**TEXT SECTION**

▶

What Is Drupal?

Drupal is an open source Web content management framework for building Internet portals, corporate Web site, e-commerce sites, and more.


April 30, 2007
URL:http://www.drdobbs.com/open-source/what-is-drupal/199201603

Drupal is used to build Web sites. It's a highly modular, open source Web content management framework with an emphasis on collaboration. It is extensible, standards-compliant, and strives for clean code and a small footprint. Drupal ships with basic core functionality, and additional functionality is gained by the installation of modules. Drupal is designed to be customized, but customization is done by overriding the core or by adding modules, not by modifying the code in the core. It also successfully separates content management from content presentation.

Drupal can be used to build an Internet portal; a personal, departmental, or corporate Web site; an e-commerce site; a resource directory; an online newspaper; an image gallery; and an intranet, to mention only a few. It can even be used to teach a distance-learning course. A dedicated security team strives to keep Drupal secure by responding to threats and issuing security updates. And a thriving online community of users, site administrators, designers, and Web developers work hard to continually improve the software.

Technology Stack

Drupal's design goals include both being able to run well on inexpensive Web hosting accounts and being able to scale up to massive distributed sites. The former goal means using the most popular technology, and the latter means careful, tight coding. Drupal's technology stack is illustrated in Figure 1-1.


Figure 1-1: Drupal's technology stack.

The operating system is at such a low level in the stack that Drupal does not care much about it. Drupal runs successfully on any operating system that supports PHP.

◀

**GIVEN PROBLEM 1**
Copy out the section of the Drupal article running from "Drupal can be" to "improve the software.".

**WORKING DATA**
▶

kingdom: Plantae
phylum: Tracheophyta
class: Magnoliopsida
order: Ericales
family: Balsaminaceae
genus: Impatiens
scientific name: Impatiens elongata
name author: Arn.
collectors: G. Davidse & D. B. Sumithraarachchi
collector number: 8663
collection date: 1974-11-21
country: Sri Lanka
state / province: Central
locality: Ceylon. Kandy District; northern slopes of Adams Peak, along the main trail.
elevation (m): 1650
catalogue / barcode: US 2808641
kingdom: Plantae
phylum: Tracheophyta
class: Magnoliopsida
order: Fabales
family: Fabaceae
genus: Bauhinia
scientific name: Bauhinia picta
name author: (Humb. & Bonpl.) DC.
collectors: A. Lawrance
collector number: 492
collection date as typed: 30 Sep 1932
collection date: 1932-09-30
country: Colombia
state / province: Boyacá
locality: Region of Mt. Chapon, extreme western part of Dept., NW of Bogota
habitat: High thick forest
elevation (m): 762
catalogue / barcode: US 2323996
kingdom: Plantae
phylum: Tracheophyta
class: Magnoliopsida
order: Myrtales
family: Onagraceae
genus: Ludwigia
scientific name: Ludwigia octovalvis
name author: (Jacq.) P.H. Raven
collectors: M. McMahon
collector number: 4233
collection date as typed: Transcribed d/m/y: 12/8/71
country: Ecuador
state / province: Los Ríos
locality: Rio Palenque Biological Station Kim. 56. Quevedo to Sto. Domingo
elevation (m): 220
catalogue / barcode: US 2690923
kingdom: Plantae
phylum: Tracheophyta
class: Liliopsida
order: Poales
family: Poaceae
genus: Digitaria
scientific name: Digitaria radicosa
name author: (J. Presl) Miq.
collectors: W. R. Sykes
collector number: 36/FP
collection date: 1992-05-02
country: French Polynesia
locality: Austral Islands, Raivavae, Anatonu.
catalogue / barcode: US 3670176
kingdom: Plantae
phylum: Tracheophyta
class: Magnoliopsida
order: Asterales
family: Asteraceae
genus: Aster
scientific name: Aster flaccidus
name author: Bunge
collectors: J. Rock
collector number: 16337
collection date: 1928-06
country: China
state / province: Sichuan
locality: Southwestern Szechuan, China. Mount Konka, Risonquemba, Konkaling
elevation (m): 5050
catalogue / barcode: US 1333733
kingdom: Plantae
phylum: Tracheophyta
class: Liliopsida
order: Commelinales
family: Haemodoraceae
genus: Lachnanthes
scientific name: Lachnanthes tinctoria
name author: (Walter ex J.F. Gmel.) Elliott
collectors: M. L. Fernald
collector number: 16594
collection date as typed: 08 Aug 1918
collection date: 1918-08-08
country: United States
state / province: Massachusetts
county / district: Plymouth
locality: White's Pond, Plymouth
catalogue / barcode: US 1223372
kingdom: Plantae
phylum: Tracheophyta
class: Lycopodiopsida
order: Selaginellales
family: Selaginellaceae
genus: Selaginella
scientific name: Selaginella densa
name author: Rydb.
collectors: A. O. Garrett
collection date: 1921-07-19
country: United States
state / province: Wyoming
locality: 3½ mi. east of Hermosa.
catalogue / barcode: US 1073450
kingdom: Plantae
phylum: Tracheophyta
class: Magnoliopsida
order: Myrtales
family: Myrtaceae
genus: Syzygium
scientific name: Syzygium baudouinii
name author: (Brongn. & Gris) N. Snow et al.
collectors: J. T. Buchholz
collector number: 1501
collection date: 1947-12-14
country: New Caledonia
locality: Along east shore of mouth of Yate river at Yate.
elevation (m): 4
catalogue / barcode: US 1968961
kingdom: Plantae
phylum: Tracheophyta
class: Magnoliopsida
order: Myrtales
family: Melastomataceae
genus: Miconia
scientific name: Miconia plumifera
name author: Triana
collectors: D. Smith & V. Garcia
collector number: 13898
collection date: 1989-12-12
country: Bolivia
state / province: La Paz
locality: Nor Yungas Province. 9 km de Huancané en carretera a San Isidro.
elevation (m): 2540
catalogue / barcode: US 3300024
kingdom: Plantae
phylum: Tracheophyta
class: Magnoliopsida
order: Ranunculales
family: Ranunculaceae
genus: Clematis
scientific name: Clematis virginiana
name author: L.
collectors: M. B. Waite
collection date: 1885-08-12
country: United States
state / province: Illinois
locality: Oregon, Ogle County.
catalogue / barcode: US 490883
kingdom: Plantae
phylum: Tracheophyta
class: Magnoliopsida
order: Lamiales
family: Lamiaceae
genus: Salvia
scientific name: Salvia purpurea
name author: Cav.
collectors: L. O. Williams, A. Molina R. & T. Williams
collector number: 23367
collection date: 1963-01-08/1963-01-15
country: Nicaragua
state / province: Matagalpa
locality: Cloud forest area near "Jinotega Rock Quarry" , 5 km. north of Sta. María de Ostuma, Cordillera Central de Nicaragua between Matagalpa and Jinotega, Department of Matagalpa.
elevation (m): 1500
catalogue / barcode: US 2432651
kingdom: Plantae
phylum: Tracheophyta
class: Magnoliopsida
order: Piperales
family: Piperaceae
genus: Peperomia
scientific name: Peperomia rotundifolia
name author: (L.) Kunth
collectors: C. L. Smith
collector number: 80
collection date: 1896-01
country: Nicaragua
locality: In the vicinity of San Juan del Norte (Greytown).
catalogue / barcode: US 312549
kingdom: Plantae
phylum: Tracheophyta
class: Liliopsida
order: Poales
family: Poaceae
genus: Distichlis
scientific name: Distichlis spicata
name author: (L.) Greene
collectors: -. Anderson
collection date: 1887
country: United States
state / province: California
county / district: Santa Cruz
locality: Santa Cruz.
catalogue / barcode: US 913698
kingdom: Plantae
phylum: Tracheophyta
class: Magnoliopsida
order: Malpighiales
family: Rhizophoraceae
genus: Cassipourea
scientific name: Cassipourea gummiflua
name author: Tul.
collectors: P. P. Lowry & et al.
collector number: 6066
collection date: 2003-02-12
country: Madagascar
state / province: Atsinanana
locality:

◀

**GIVEN PROBLEM 2**
Update the rows from the line with "collectors: M. B. Waite" to the line with "state / province: Matagalpa" by putting "date collected" in place of "collection date" and keeping everything else the same. Give back only those lines.

**WRITTEN RESPONSE 1**
Drupal can be used to build an Internet portal; a personal, departmental, or corporate Web site; an e-commerce site; a resource directory; an online newspaper; an image gallery; and an intranet, to mention only a few. It can even be used to teach a distance-learning course. A dedicated security team strives to keep Drupal secure by responding to threats and issuing security updates. And a thriving online community of users, site administrators, designers, and Web developers work hard to continually improve the software.

**WRITTEN RESPONSE 2**
collectors: M. B. Waite
date collected: 1885-08-12
country: United States
state / province: Illinois
locality: Oregon, Ogle County.
catalogue / barcode: US 490883
kingdom: Plantae
phylum: Tracheophyta
class: Magnoliopsida
order: Lamiales
family: Lamiaceae
genus: Salvia
scientific name: Salvia purpurea
name author: Cav.
collectors: L. O. Williams, A. Molina R. & T. Williams
collector number: 23367
date collected: 1963-01-08/1963-01-15
country: Nicaragua
state / province: Matagalpa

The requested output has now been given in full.